Das alles geschah zwischen sieben und acht Uhr. Bereits um diese Zeit war es angenehm heiß. Nicht mehr die Hitze des Sommers, wesentlich erträglicher. Ich glaube, so lange es solche Temperaturen hat, werde ich nicht abfahren. Zumal ich nach meiner Befreiungsaktion die beste Ausrede fand, um noch weiter dazubleiben. Ich begann mit der Überarbeitung meiner beiden vorherigen Romane, die ich vor zwei, bzw. einem Jahr geschrieben habe. Wieder war ich erstaunt, um nicht zu sagen peinlich berührt, wie viele Fehler ich entdeckte. Viele davon sind einfach unverzeihlich, denn obwohl ich es besser weiß und die Regeln kenne, fanden sich viele „das/dass“ genau dort, wo die jeweils andere Variante richtig gewesen wäre. Zum Glück schafft das Programm es, diese Fehler zu finden. Wahrscheinlich handelt es sich um die beste Investition seit der Anschaffung des Netbooks, das mir damals ungeahnte Freiheiten des Reisens und Schreibens ermöglichte. Ich überarbeitete beide Bücher, saß viele Stunden in die Texte vertieft. Ich durchlebte im Schnelldurchlauf nochmals die Geschichten und muss sagen, dass ich beide mit vollem Vertrauen empfehlen kann. Ich war mir vorher nicht sicher, ob das so sein würde, denn es ist einige Zeit vergangen, seit ich sie geschrieben habe. Es sind schöne Geschichten, vor allem jetzt einigermaßen fehlerfreier.

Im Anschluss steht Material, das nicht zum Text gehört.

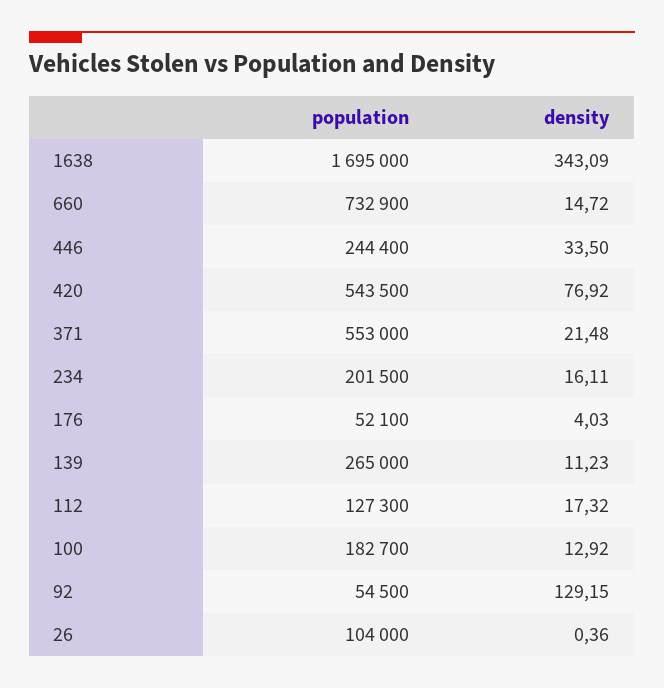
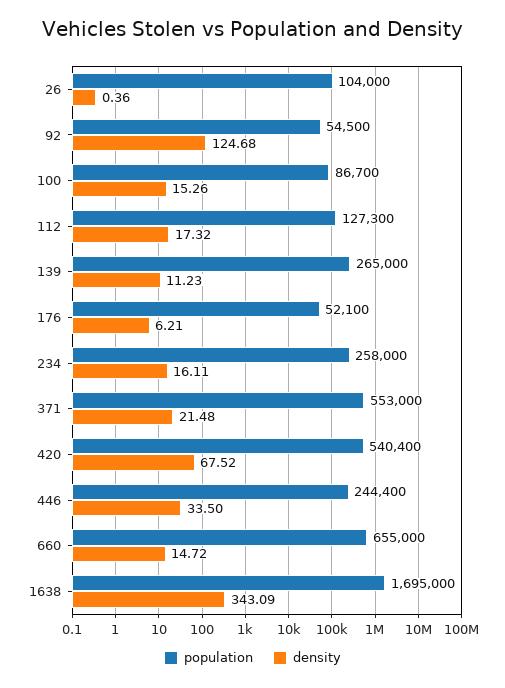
  {
    "population": {
      "1638": 1695000,
-     "660": 732900,
+     "660": 655000,
      "446": 244400,
-     "420": 543500,
+     "420": 540400,
      "371": 553000,
-     "234": 201500,
+     "234": 258000,
      "176": 52100,
      "139": 265000,
      "112": 127300,
-     "100": 182700,
+     "100": 86700,
      "92": 54500,
      "26": 104000
    },
    "density": {
      "1638": 343.09,
      "660": 14.72,
      "446": 33.5,
-     "420": 76.92,
+     "420": 67.52,
      "371": 21.48,
      "234": 16.11,
-     "176": 4.03,
+     "176": 6.21,
      "139": 11.23,
      "112": 17.32,
-     "100": 12.92,
+     "100": 15.26,
-     "92": 129.15,
+     "92": 124.68,
      "26": 0.36
    }
  }

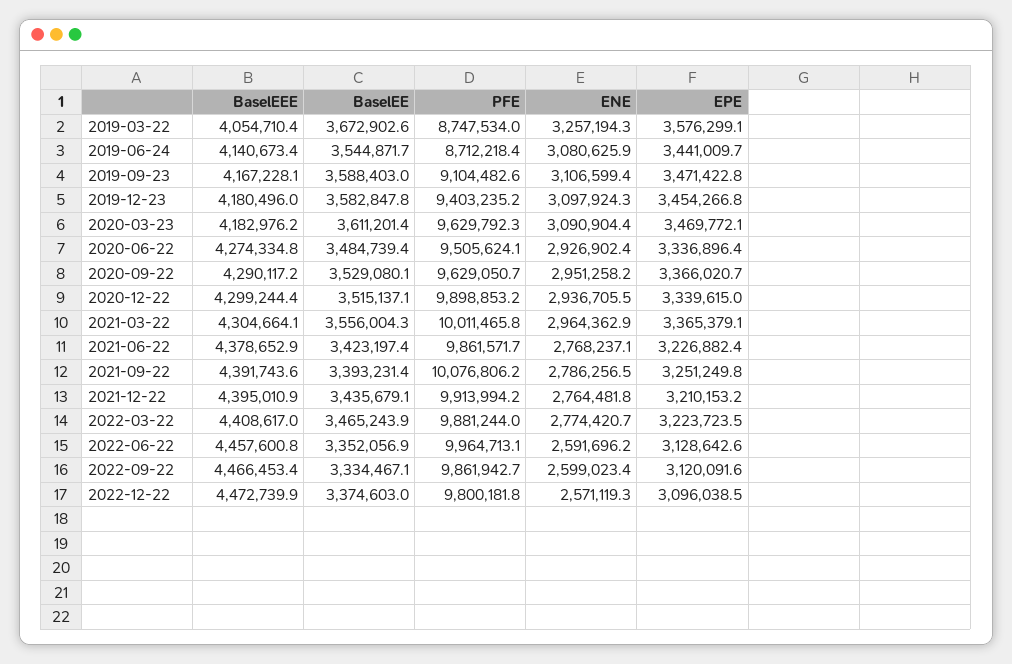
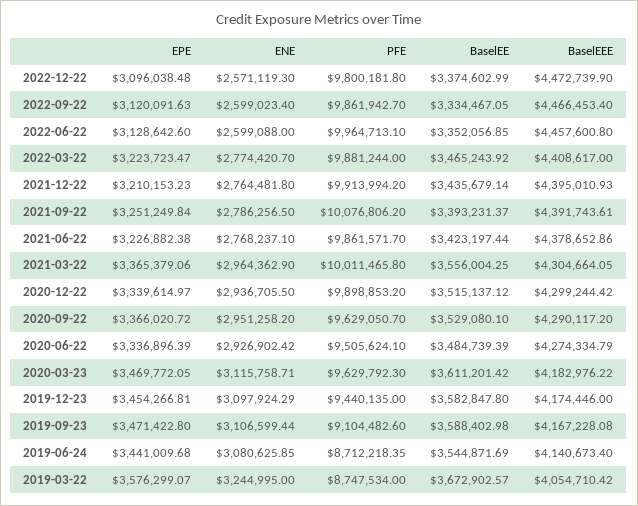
  {
    "BaselEEE": {
      "2019-03-22": 4054710.42,
      "2019-06-24": 4140673.4,
      "2019-09-23": 4167228.08,
-     "2019-12-23": 4180496,
+     "2019-12-23": 4174446,
      "2020-03-23": 4182976.22,
      "2020-06-22": 4274334.79,
      "2020-09-22": 4290117.2,
      "2020-12-22": 4299244.42,
      "2021-03-22": 4304664.05,
      "2021-06-22": 4378652.86,
      "2021-09-22": 4391743.61,
      "2021-12-22": 4395010.93,
      "2022-03-22": 4408617,
      "2022-06-22": 4457600.8,
      "2022-09-22": 4466453.4,
      "2022-12-22": 4472739.9
    },
    "BaselEE": {
      "2019-03-22": 3672902.57,
      "2019-06-24": 3544871.69,
      "2019-09-23": 3588402.98,
      "2019-12-23": 3582847.8,
      "2020-03-23": 3611201.42,
      "2020-06-22": 3484739.39,
      "2020-09-22": 3529080.1,
      "2020-12-22": 3515137.12,
      "2021-03-22": 3556004.25,
      "2021-06-22": 3423197.44,
      "2021-09-22": 3393231.37,
      "2021-12-22": 3435679.14,
      "2022-03-22": 3465243.92,
      "2022-06-22": 3352056.85,
      "2022-09-22": 3334467.05,
      "2022-12-22": 3374602.99
    },
    "PFE": {
      "2019-03-22": 8747534,
      "2019-06-24": 8712218.35,
      "2019-09-23": 9104482.6,
-     "2019-12-23": 9403235.2,
+     "2019-12-23": 9440135,
      "2020-03-23": 9629792.3,
      "2020-06-22": 9505624.1,
      "2020-09-22": 9629050.7,
      "2020-12-22": 9898853.2,
      "2021-03-22": 10011465.8,
      "2021-06-22": 9861571.7,
      "2021-09-22": 10076806.2,
      "2021-12-22": 9913994.2,
      "2022-03-22": 9881244,
      "2022-06-22": 9964713.1,
      "2022-09-22": 9861942.7,
      "2022-12-22": 9800181.8
    },
    "ENE": {
-     "2019-03-22": 3257194.3,
+     "2019-03-22": 3244995,
      "2019-06-24": 3080625.85,
      "2019-09-23": 3106599.44,
      "2019-12-23": 3097924.29,
-     "2020-03-23": 3090904.4,
+     "2020-03-23": 3115758.71,
      "2020-06-22": 2926902.42,
      "2020-09-22": 2951258.2,
      "2020-12-22": 2936705.5,
      "2021-03-22": 2964362.9,
      "2021-06-22": 2768237.1,
      "2021-09-22": 2786256.5,
      "2021-12-22": 2764481.8,
      "2022-03-22": 2774420.7,
-     "2022-06-22": 2591696.2,
+     "2022-06-22": 2599088,
      "2022-09-22": 2599023.4,
      "2022-12-22": 2571119.3
    },
    "EPE": {
      "2019-03-22": 3576299.07,
      "2019-06-24": 3441009.68,
      "2019-09-23": 3471422.8,
      "2019-12-23": 3454266.81,
      "2020-03-23": 3469772.05,
      "2020-06-22": 3336896.39,
      "2020-09-22": 3366020.72,
      "2020-12-22": 3339614.97,
      "2021-03-22": 3365379.06,
      "2021-06-22": 3226882.38,
      "2021-09-22": 3251249.84,
      "2021-12-22": 3210153.23,
      "2022-03-22": 3223723.47,
      "2022-06-22": 3128642.6,
      "2022-09-22": 3120091.63,
      "2022-12-22": 3096038.48
    }
  }

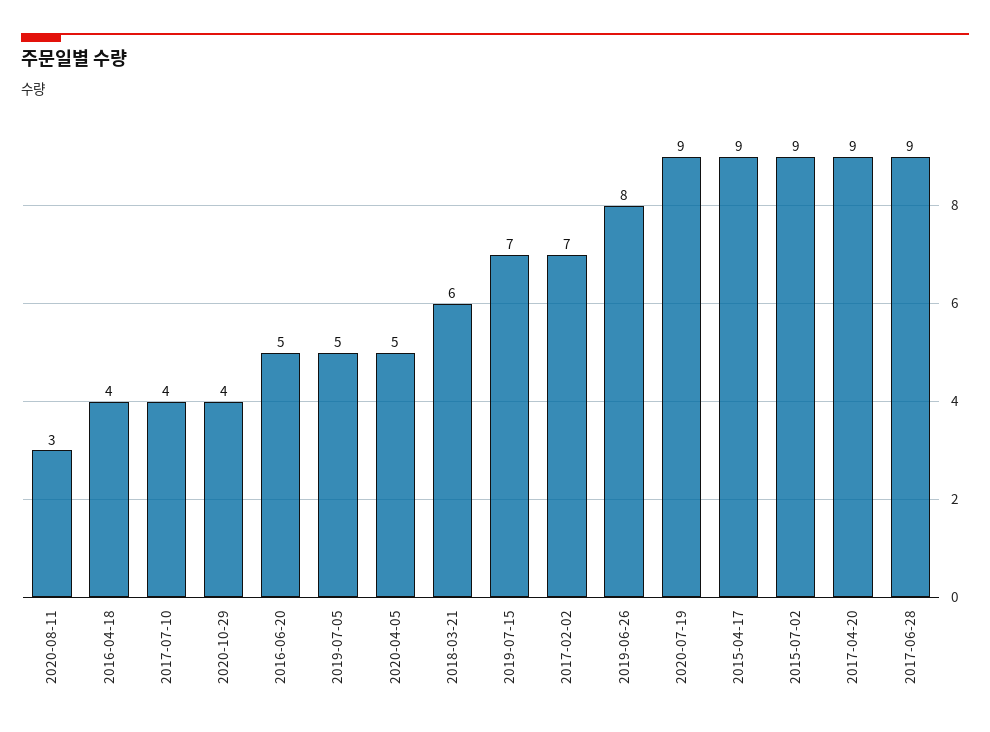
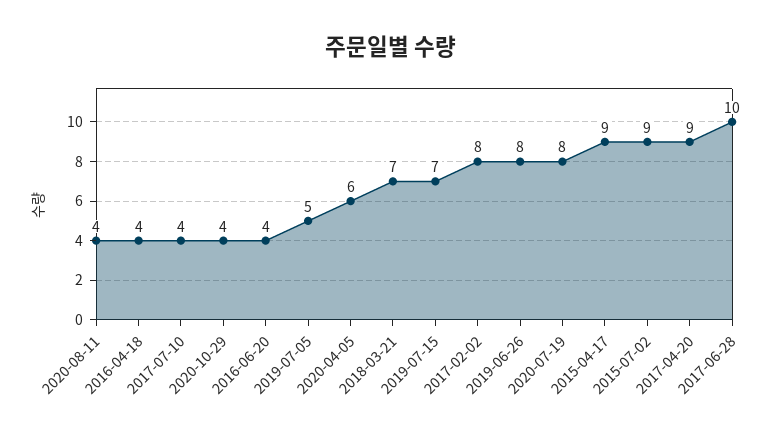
  {
-   "2020-08-11": 3,
+   "2020-08-11": 4,
    "2016-04-18": 4,
    "2017-07-10": 4,
    "2020-10-29": 4,
-   "2016-06-20": 5,
+   "2016-06-20": 4,
    "2019-07-05": 5,
-   "2020-04-05": 5,
+   "2020-04-05": 6,
-   "2018-03-21": 6,
+   "2018-03-21": 7,
    "2019-07-15": 7,
-   "2017-02-02": 7,
+   "2017-02-02": 8,
    "2019-06-26": 8,
-   "2020-07-19": 9,
+   "2020-07-19": 8,
    "2015-04-17": 9,
    "2015-07-02": 9,
    "2017-04-20": 9,
-   "2017-06-28": 9
+   "2017-06-28": 10
  }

Das Selbstbewusstsein, das ich durch diese Überarbeitung erlangte, ist gewaltig. Hatte ich vorher immer gezögert, die Manuskripte zu verschicken, kann ich es jetzt mit ruhigem Gewissen tun, denn ich weiß, dass die Texte nicht mehr viele Fehler enthalten. Da ich sie inhaltlich mehr als einmal überarbeitet habe, können sie sich jetzt sicher auch in dieser Richtung sehen lassen.
Um dieses Selbstvertrauen sofort auszunutzen, schrieb ich sofort einen Literaturagenten an, um zu fragen, ob er die Geschichten lesen möchte. Und auch für Morgen habe ich bereits etwas zu tun. Ich werde das Exposé für die gotische Novelle schreiben. Leider hat sie noch keinen Namen. Aber ein Exposé kann sie bekommen.
Nach und nach entwickelt sich dieser Ort, den ich vor zwei Tagen schon verlassen wollte, zu einem echten Schlager. Vielleicht ist es sogar ideal, denn zwar gibt es eine Internetverbindung, doch habe ich von meinem Arbeitsplatz aus keinen Empfang. So kann ich ab und zu an die Bar pilgern, den einen oder anderen Raki zu mir nehmen und etwas surfen, ohne dass mich das von der Arbeit abhält. Und da auch die Umgebung schlichtweg uninteressant ist, werde ich durch das Reisen nicht abgelenkt. Vielleicht beginne ich damit, den Folge-Roman zu schreiben. Es wäre immerhin ein Anfang. Wir werden sehen, wie weit ich morgen komme.
Somit verführt mich das Wetter gerade auf die angenehmste Art. Auch das Fehlen des Lichts ist nicht mehr so dramatisch, da ich meist trotz Dunkelheit nicht vor neun in den Camper gehe. Oft auch noch viel später. Vielleicht ist das der wahre Grund für das Bleiben. Der verlängerte Tag, mehr Zeit im Freien, die nicht mehr erwartete Wärme und das wohl-temperierte Wasser halten mich fest und ich lasse mich zur Ruhe kommen.
Somit ist meine Abfahrt verzögert. Es gibt Schlimmeres. Zum Beispiel verstopfte Ohren.